Dans son étude 2002, Philippe Français indique : « La plupart des analyses convergent vers une même définition, celle du consommateur paradoxal que l'on pourrait caricaturer par la formule : du luxe, oui, mais pas cher ! »
Exemple de consommateur paradoxal :
Un touriste tend à Philippe Beltrando trois petits sétons 6 ( * ) en faisant remarquer que le prix de 9 € la pièce est trop élevé. Pour Philippe Beltrando, ce n'est pas une question de moyens, mais de culture, aussi il lui répond : « Non, ce n'est pas cher du tout, cette pièce a été tournée à la main, elle a été engobée, puis elle a été décorée au clou façon XVI e siècle. Cette méthode vient des Syriens qui, au XII e siècle l'ont transportée en Italie. Les Italiens l'ont ensuite exportée en Provence où cette méthode est appliquée depuis le XV e siècle ». Pendant qu'il lui parle, le touriste regarde un plat, et Philippe Beltrando de lui expliquer qu'il s'agit là d'un poisson qui a été découvert dans l'épave d'un navire échoué en 1516 au large de Villefranche et que c'est un décor au clou. Le touriste qui trouvait trop chers les sétons est reparti avec le plat, huit assiettes et les trois sétons. C'est le consommateur paradoxal.
L'information et le partage de la culture ont donné une valeur ajoutée au produit qui a justifié son prix.

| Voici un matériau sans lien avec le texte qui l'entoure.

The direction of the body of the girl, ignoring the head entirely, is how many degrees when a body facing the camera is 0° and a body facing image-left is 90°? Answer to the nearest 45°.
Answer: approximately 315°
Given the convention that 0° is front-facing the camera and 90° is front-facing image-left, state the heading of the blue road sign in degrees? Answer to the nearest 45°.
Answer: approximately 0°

Quand on lui pose la question : Qu'est-ce qu'un touriste ? Philippe Beltrando a tendance à penser qu'à Aubagne, un touriste est un Aubagnais. Pour lui, dans les métiers d'art, les touristes sont ses propres concitoyens parce que leur comportement change. Ces gens-là prennent une heure de leur temps pour apprendre quelque chose dans tel ou tel atelier d'art ; s'ils y trouvent leur plaisir, s'ils peuvent voir produire, ils invitent leurs propres amis et leur font une visite guidée. Ils se sont appropriés leur culture provençale. Ils se valorisent au travers d'une technique.

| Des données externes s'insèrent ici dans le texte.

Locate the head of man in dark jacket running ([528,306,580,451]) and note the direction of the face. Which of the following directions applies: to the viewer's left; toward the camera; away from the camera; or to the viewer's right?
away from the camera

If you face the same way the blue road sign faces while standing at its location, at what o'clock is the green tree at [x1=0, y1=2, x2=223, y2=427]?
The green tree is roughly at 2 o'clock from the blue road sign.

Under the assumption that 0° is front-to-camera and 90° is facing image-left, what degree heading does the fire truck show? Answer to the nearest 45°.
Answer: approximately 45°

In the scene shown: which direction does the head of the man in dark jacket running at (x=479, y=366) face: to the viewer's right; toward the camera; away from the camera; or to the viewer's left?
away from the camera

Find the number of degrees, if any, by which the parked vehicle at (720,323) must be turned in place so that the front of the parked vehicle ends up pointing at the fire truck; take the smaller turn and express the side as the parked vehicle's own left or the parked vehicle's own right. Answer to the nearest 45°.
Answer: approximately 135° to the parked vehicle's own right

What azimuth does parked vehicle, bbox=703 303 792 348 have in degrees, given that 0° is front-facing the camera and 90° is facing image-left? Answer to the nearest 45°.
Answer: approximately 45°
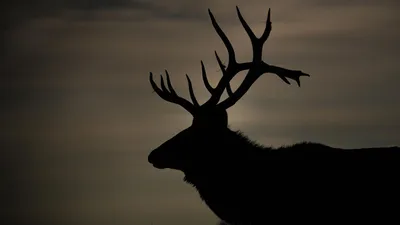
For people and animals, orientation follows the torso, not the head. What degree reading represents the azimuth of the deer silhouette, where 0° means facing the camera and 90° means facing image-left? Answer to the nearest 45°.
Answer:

Que recherchent-ils ? Je crois qu'ils recherchent des racines :
La civilisation de production intensive de l'après-guerre a abouti à une société de consommation, laquelle nous a conduit à une civilisation de prêt-à-jeter. Aujourd'hui, on gère l'important problème des déchets et on prend conscience d'une « nouvelle valeur de l'objet ». Le temps où l'on échangeait la table en noyer contre la table en formica est terminé.
3. L'objet
Maintenant, comment donner du sens et de la profondeur à l'objet et à la démarche de l'atelier ? L'objet est le trait d'union entre l'artisan d'art et l'acheteur. C'est authentique, on voit fabriquer. Les fonctions de l'objet ont changé puisque les us et coutumes ont changé également, mais l'esthétique demeure.
Comment susciter l'intérêt dans l'entreprise ? En donnant un lien comme imprimer des recettes de cuisine, expliquer comment utiliser une daubière ou un mortier. En plus de l'objet, on va vendre sa fonction, mais aussi le rêve. L'objet devient un vecteur culturel et identitaire.
Chaque année depuis plus de 15 ans, Philippe Beltrando envoie à ses clients (6 800 cette année) un mailing qui va leur apporter un petit instant de rêve en leur disant « Je permet des bons repas » et ce faisant je fais mon métier de potier ; je le fais comme tous les potiers depuis le Néolithique, cette époque où apparaissait simultanément les céréales et le bol , et le décor sur le bol ... Je fais une assiette, je la décore, je fais un mortier, une daubière, je fais des objets qui permettent encore aujourd'hui aux hommes de manger.
Pour conclure, Philippe Beltrando cite Bernard Duplessy (« Poteries et Faïence de Provence », éditions Aubanel, septembre 2002) qui résume assez bien la relation qu'il y a entre le potier, la poterie et l'utilisateur : « Quand une grand-mère, un potier et un gourmand se rencontrent, c'est tout un passé qui renaît. L'histoire recommence et les potiers le savent pour la plus grande gloire et le plus grand plaisir de l'aïoli et de la daube ».
* 6 Petite assiette décorée au clou sur engobe façon XVI e s.